Gerd Adamietzki (46), Mitglied der Knaus-Tabbert-Geschäftsführung, zog noch vor dem Wochenende eine Bilanz. Im Interview weist er aber auch darauf hin, dass die stärksten Tage erfahrungsgemäß die beiden letzten Messetage sind - also der vergangene Samstag und Sonntag.

Herr Adamietzki, Sie waren schon zu Beginn des Jahres mit der Tourismusmesse CMT in Stuttgart sehr zufrieden, wie läuft der Caravan Salon für Knaus Tabbert bislang?
Gerd Adamietzki: Der Caravan Salon ist für uns die wichtigste Messe. Hier dürfen wir dem Endpublikum zeigen, worauf wir hin gearbeitet haben. Es ist ein wichtiges Barometer für das kommende Modelljahr. Für Knaus Tabbert war der Start hervorragend. Wir liegen mit den Verkäufen heuer über den Vorjahreszahlen, und das obwohl wir Wilk als Marke ja eingestellt haben. Allein mit Tabbert liegen wir um 28 Prozent über den Verkäufen von 2013, und das war ja schon der beste Caravan Salon bis dato. In Düsseldorf haben wir jetzt mit Tabbert die Basis gelegt für Erfolge wie wir Sie in der Vergangenheit - sogar in der lang zurückliegenden Vergangenheit hatten.

Es geht ja nicht nur um Zahlen. Ein anderer wichtiger Aspekt ist das Image der Marke...
Das haben Sie recht... Zahlen sind nur das eine, die Wahrnehmung unserer Produkte das andere. Und wenn wir von Kunden hören, dass wir im Gesamteindruck die Konkurrenz überholt haben oder dass sie sich beim Anblick der Produkte ärgern, weil sie sich gerade erst ein neues Fahrzeug gekauft haben, dann freut uns das.

Und was bedeuten die positiven Messeergebnisse für das Werk in Mottgers?
Zunächst einmal viel Arbeit, das war der Plan.
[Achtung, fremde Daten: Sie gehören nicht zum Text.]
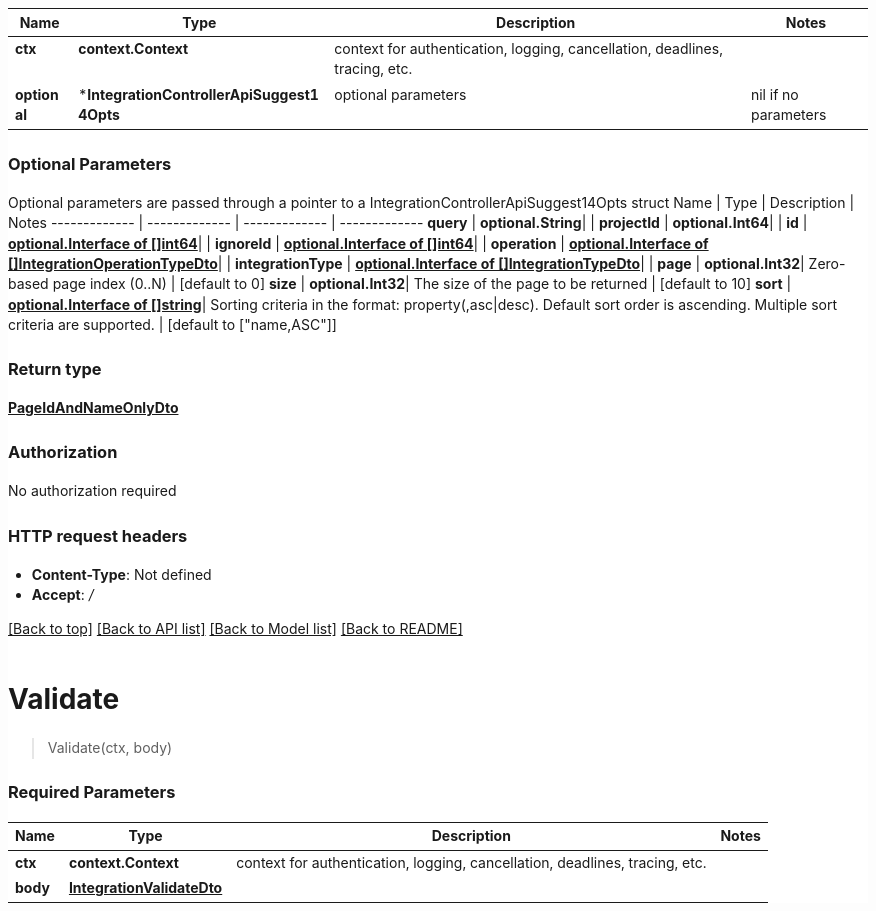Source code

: Name | Type | Description  | Notes
------------- | ------------- | ------------- | -------------
 **ctx** | **context.Context** | context for authentication, logging, cancellation, deadlines, tracing, etc.
 **optional** | ***IntegrationControllerApiSuggest14Opts** | optional parameters | nil if no parameters

### Optional Parameters
Optional parameters are passed through a pointer to a IntegrationControllerApiSuggest14Opts struct
Name | Type | Description  | Notes
------------- | ------------- | ------------- | -------------
 **query** | **optional.String**|  | 
 **projectId** | **optional.Int64**|  | 
 **id** | [**optional.Interface of []int64**](int64.md)|  | 
 **ignoreId** | [**optional.Interface of []int64**](int64.md)|  | 
 **operation** | [**optional.Interface of []IntegrationOperationTypeDto**](IntegrationOperationTypeDto.md)|  | 
 **integrationType** | [**optional.Interface of []IntegrationTypeDto**](IntegrationTypeDto.md)|  | 
 **page** | **optional.Int32**| Zero-based page index (0..N) | [default to 0]
 **size** | **optional.Int32**| The size of the page to be returned | [default to 10]
 **sort** | [**optional.Interface of []string**](string.md)| Sorting criteria in the format: property(,asc|desc). Default sort order is ascending. Multiple sort criteria are supported. | [default to [&quot;name,ASC&quot;]]

### Return type

[**PageIdAndNameOnlyDto**](PageIdAndNameOnlyDto.md)

### Authorization

No authorization required

### HTTP request headers

 - **Content-Type**: Not defined
 - **Accept**: */*

[[Back to top]](#) [[Back to API list]](../README.md#documentation-for-api-endpoints) [[Back to Model list]](../README.md#documentation-for-models) [[Back to README]](../README.md)

# **Validate**
> Validate(ctx, body)


### Required Parameters

Name | Type | Description  | Notes
------------- | ------------- | ------------- | -------------
 **ctx** | **context.Context** | context for authentication, logging, cancellation, deadlines, tracing, etc.
  **body** | [**IntegrationValidateDto**](IntegrationValidateDto.md)|  |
Wir liegen derzeit bei einer Produktion von circa 3000 Einheiten. Das mittelfristige Ziel ist aber die Auslastung mit bis zu 5000 Caravans. Das ist das, was Tabbert auf dem Markt vertreten kann, und dafür haben wir das Werk und die Produkte erneuert.

Ist also die Strategie, die Marke "Wilk" vom Markt zu nehmen, aufgegangen?
Ja, es war der richtige Schritt. Was wir mit Tabbert erreichen wollen, wäre beim Fortbestand von "Wilk" nicht möglich gewesen. Wir hätten nicht die Kraft gehabt, die Ziele umzusetzen. So können wir die Arbeitskraft jetzt auf Tabbert fokussieren. Und mit "Weinsberg", einer Marke, die zwar 45 Jahre wird, aber erst seit vier Jahren Caravans produziert, sind wir im Einsteigersegment gut vertreten. Seit ebenfalls vier Jahren ist Knaus bei den Reisemobilen Marktführer in Deutschland, das spüren wir auf der Messe. Wir sind eine gesetzte Marke. Kunden, die sich für ein Wohnmobil interessieren, schauen bei Knaus vorbei.